EMCC STUDENT SCORES INTERNSHIP WITH KANSAS CITY CHIEFS
27may

EMCC STUDENT SCORES INTERNSHIP WITH KANSAS CITY CHIEFS

News
East Mississippi Community College Golf and Recreational Turf Management student Payton Smith patches the baseball mound on Mississippi State University’s Dudy Noble Field. Smith, who graduates from EMCC in December, works on MSU’s ground crew and has landed a paid internship working on the football field at the Kansas City Chief’s summer training camp.

May 27, 2020

East Mississippi Community College Golf and Recreational Turf Management student Payton Smith landed a paid summer internship working at the training camp for the Kansas City Chiefs, the reigning Super Bowl champions.

Smith is helping care for the football field at Missouri Western State University where the Chiefs have conducted summer training camps since 2010. He arrived at the training camp in St. Joseph, Missouri on May 9 and will work there through the middle of August.

If speculation that NFL summer training camps will take place beginning in July hold true, Smith will be staying in dorms at Missouri Western State University alongside players for the Chiefs, who defeated the San Francisco 49ers 31-20 during Super Bowl LIV on Feb. 2.

Smith, who resides in Starkville, is a native of Houston, Mississippi, where he attended Houston High School along with Chiefs defensive tackle Christopher Deshun “Chris” Jones, who played for Mississippi State University before he was picked up by the Chiefs in the second round of the 2016 NFL draft.

“I was in fifth grade during his senior year and I remember watching him play on Friday nights,” Smith said of Jones. “Now he is playing for the Chiefs and I am up here working for his team.”

Smith’s job so far has consisted of prepping the field, which involves using various types of mowers to cut the grass so low that the field appears as if it consists mainly of dirt. When it grows back in a couple of weeks, the grass will be greener and thicker than normal, Smith said.

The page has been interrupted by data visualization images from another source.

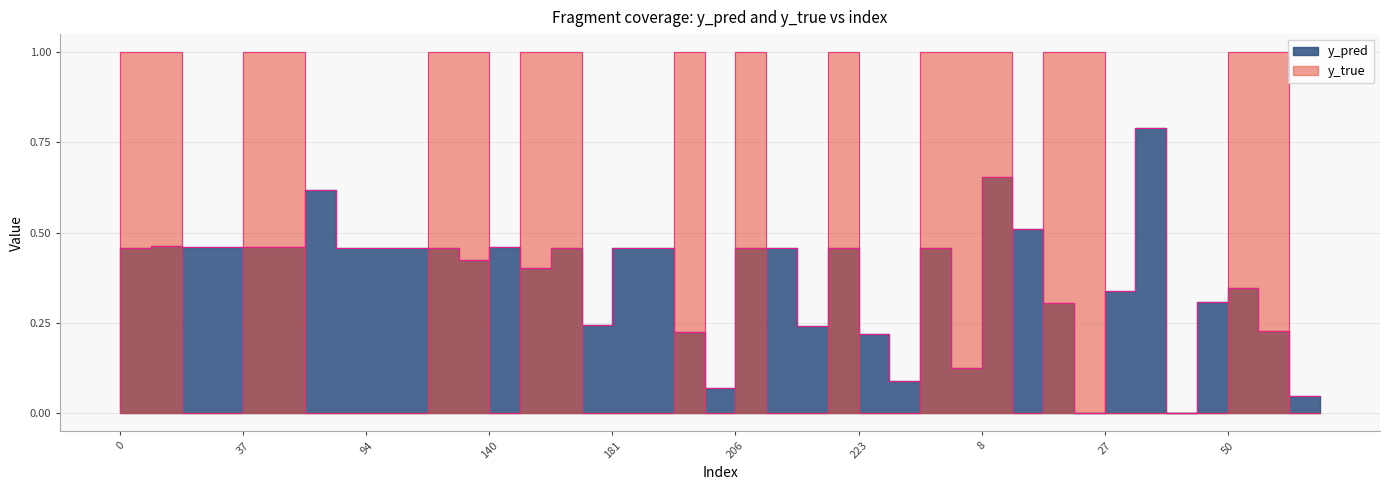

True or false: y_pred has a value of 0.7 at 174.

False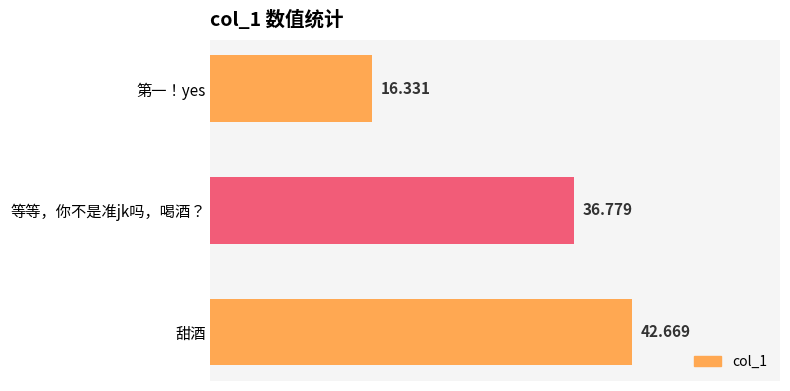

Rank the categories by value from highest to lowest.

甜酒, 等等，你不是准jk吗，喝酒？, 第一！yes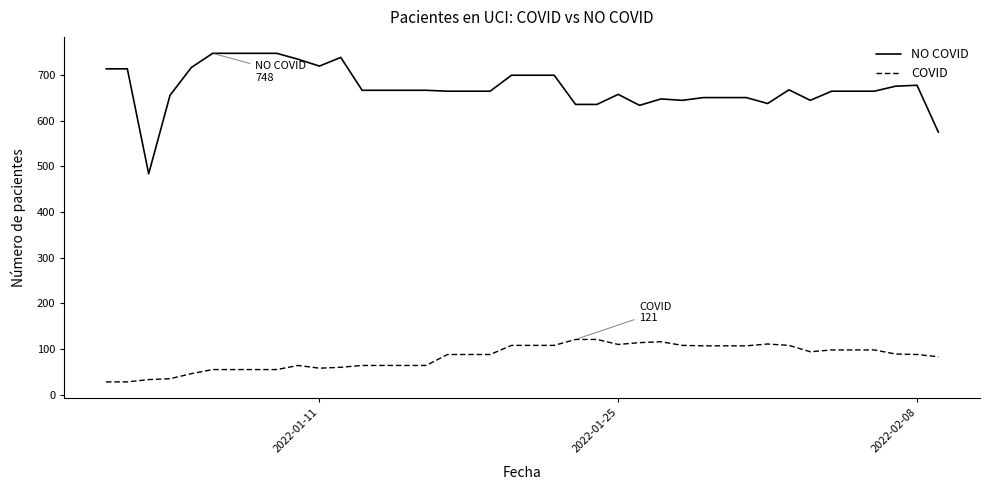

What is the difference between the maximum and minimum values in the NO COVID series?

264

He is also replacing sprinkler heads as needed and the process to aerate the turf will soon begin. The grass will then be compacted with a ride-on roller and sprayed with a growth regulator.

“Once the field it is ready, the grass will be real thick and tight,” Smith said. “It’s crazy. It will feel like you are walking on a pillow.”

Smith, who will graduate from EMCC with an associate’s degree in December, is an avid sports fan. He initially thought about obtaining an education that would allow him to pursue a career as a coach.

He spent much of his youth on his grandfather’s farm though and really enjoyed being outdoors. He finally chose EMCC’s Golf and Recreational Turf Management program.

“I like working on sports turf and I like being around the game,” Smith said. “This allows me to do both. I can see myself doing that as a career.”

In fact, Smith has worked the last two years for the ground crew at Mississippi State University, where he alternates between working on the baseball field and the football field, depending upon the season. It was Smith’s boss at MSU that tipped him off about the internship with the Kansas City Chiefs.

Smith already had a summer internship lined up to work at Fenway Park for the Boston Red Sox, a Major League Baseball franchise, when his boss at MSU told him about the opportunity with the Chiefs.

“My boss told me, ‘I know you are going to Boston but there is a really good opportunity with the Chiefs if you want it, but I need to know by tomorrow,’” Smith said. “I thought about it all night and told him, ‘You know what? I am going to take it. I am going to go to Kansas City.’”

Smith isn’t the only EMCC student to intern for a professional ball club. One former student interned for both the Florida Marlins, now the Miami Marlins, and the St. Louis Cardinals, said Danny Smith, an instructor with EMCC’s Golf and Recreational Turf Management program.

“Our students are in demand all across the country,” Danny Smith said.

Students in the both the Golf and Recreational Turf Management and the Landscape Management programs often find internships, and work after they graduate, at golf courses, athletics facilities or municipal parks as turf specialists, assistant golf superintendents, greens keepers, maintenance workers or irrigation specialists, Danny Smith said.     

For the third year in a row, an EMCC Turf Management student is working a paid internship at a golf course in Big Sky, Montana, where a former graduate of the program is now employed fulltime.

Another student is serving an internship at Willow Point Golf & Country Club in Alexander City, Alabama.

As for Payton Smith, he said he is enjoying his internship. The Chiefs’ training camp is located about an hour north of Kansas City and he is looking forward to spending a weekend there when the opportunity arises.

Most of all, he is eager for the start of training camp.

“I am excited about that,” Payton Smith said. “There will be a lot of action around here then.”